Retrieval
Biblicus treats retrieval as a reproducible, explicit pipeline stage that transforms a corpus into structured evidence. Retrieval is separated from extraction and context shaping so each can be evaluated independently and swapped without rewriting ingestion.
Retrieval concepts
Backend: a pluggable retrieval implementation that can build and query runs.
Run: a recorded retrieval build for a corpus and extraction snapshot.
Evidence: structured output containing identifiers, provenance, and scores.
Stage: explicit stages such as retrieve, rerank, and filter.
How retrieval snapshots work
Ingest raw items into a corpus.
Build an extraction snapshot to produce text artifacts.
Build a retrieval snapshot with a backend, referencing the extraction snapshot.
Query the run to return evidence.
Retrieval runs are stored under:
retrieval/<backend_id>/<snapshot_id>/
A minimal run you can execute
This walkthrough uses the full text search backend and produces evidence you can inspect immediately.
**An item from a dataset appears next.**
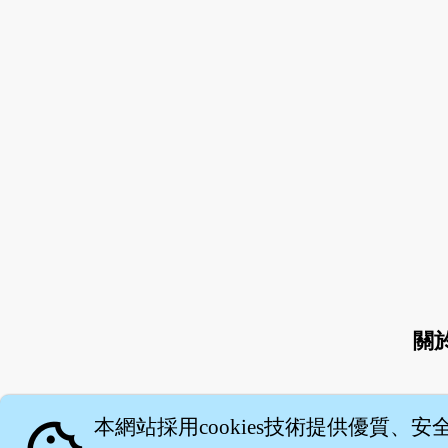
關
本網站採用cookies技術提供優質、安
rm -rf corpora/retrieval_demo
python -m biblicus init corpora/retrieval_demo
printf "alpha beta\n" > /tmp/retrieval-alpha.txt
printf "beta gamma\n" > /tmp/retrieval-beta.txt
python -m biblicus ingest --corpus corpora/retrieval_demo /tmp/retrieval-alpha.txt
python -m biblicus ingest --corpus corpora/retrieval_demo /tmp/retrieval-beta.txt
python -m biblicus extract build --corpus corpora/retrieval_demo --stage pass-through-text
python -m biblicus build --corpus corpora/retrieval_demo --backend sqlite-full-text-search
python -m biblicus query --corpus corpora/retrieval_demo --query "beta"
The query output is structured evidence with identifiers and scores. That evidence is the primary output for evaluation and downstream context packing.
Backends
See docs/backends/index.md for backend selection and configuration.
Choosing a backend
Start with the simplest backend that answers your question:
scanfor tiny corpora or sanity checks.sqlite-full-text-searchfor a practical lexical baseline.tf-vectorwhen you want deterministic term-frequency similarity without external dependencies.embedding-index-filewhen you want embedding retrieval with a local, file-backed index.
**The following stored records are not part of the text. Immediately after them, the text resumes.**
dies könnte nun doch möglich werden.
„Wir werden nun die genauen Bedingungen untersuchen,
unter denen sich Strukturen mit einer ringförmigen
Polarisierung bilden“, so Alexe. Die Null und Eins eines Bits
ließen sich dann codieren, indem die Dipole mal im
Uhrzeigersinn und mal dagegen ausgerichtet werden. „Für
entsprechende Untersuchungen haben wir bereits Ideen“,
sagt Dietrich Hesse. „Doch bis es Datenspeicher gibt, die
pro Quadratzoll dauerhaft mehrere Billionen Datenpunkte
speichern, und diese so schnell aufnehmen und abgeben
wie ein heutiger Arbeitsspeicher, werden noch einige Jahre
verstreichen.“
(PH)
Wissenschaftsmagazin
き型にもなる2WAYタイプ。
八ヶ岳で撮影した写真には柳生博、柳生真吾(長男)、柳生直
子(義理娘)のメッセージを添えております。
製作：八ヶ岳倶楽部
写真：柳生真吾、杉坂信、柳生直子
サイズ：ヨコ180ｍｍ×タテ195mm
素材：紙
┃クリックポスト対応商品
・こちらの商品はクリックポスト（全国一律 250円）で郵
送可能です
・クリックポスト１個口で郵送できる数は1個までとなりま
You can compare them with the same dataset and budget using the retrieval evaluation workflow.
Evaluation
Retrieval runs are evaluated against datasets with explicit budgets. See docs/retrieval-evaluation.md for the
dataset format and workflow, docs/feature-index.md for the behavior specifications, and docs/context-pack.md for
how evidence feeds into context packs.
Evidence inspection workflow
When you want to understand a result end to end:
Query the backend and save the output.
Inspect the top evidence items and their scores.
Trace each evidence
item_idback to the corpus for context.
Example:
python -m biblicus query --corpus corpora/demo --query "beta" > /tmp/retrieval_output.json
python -c "import json; data=json.load(open('/tmp/retrieval_output.json')); print(data['evidence'][:2])"
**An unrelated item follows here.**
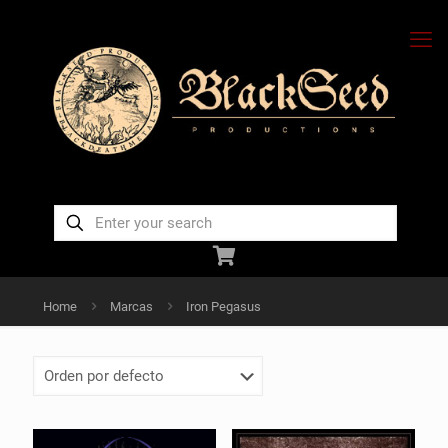
Home
Marcas
Iron Pegasus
python -m biblicus show --corpus corpora/demo ITEM_ID
Saving evidence for later analysis
Evidence output is stable JSON. Save it alongside your experiments so you can compare runs later:
python -m biblicus query --corpus corpora/demo --query "beta" > artifacts/retrieval/beta.json
Record the snapshot identifier and budget values in the same folder so you can reproduce the query.
Labs and demos
When you want a repeatable example with bundled data, use the retrieval evaluation lab:
python scripts/retrieval_evaluation_lab.py --corpus corpora/retrieval_eval_lab --force
The lab builds a tiny corpus, runs extraction, builds a retrieval snapshot, and evaluates it. It prints the dataset path and evaluation output so you can open the JavaScript Object Notation directly.
Reproducibility checklist
Use these habits when you want repeatable retrieval experiments:
Record the extraction snapshot identifier and pass it explicitly when you build a retrieval snapshot.
Keep evaluation datasets in source control and treat them as immutable inputs.
Capture the full retrieval snapshot identifier when you compare outputs across backends.
Why the separation matters
Keeping extraction and retrieval distinct makes it possible to:
Reuse the same extracted artifacts across many retrieval backends.
Compare backends against the same corpus and dataset inputs.
Record and audit retrieval decisions without mixing in prompting or context formatting.
Retrieval quality
For retrieval quality upgrades, see docs/retrieval-quality.md.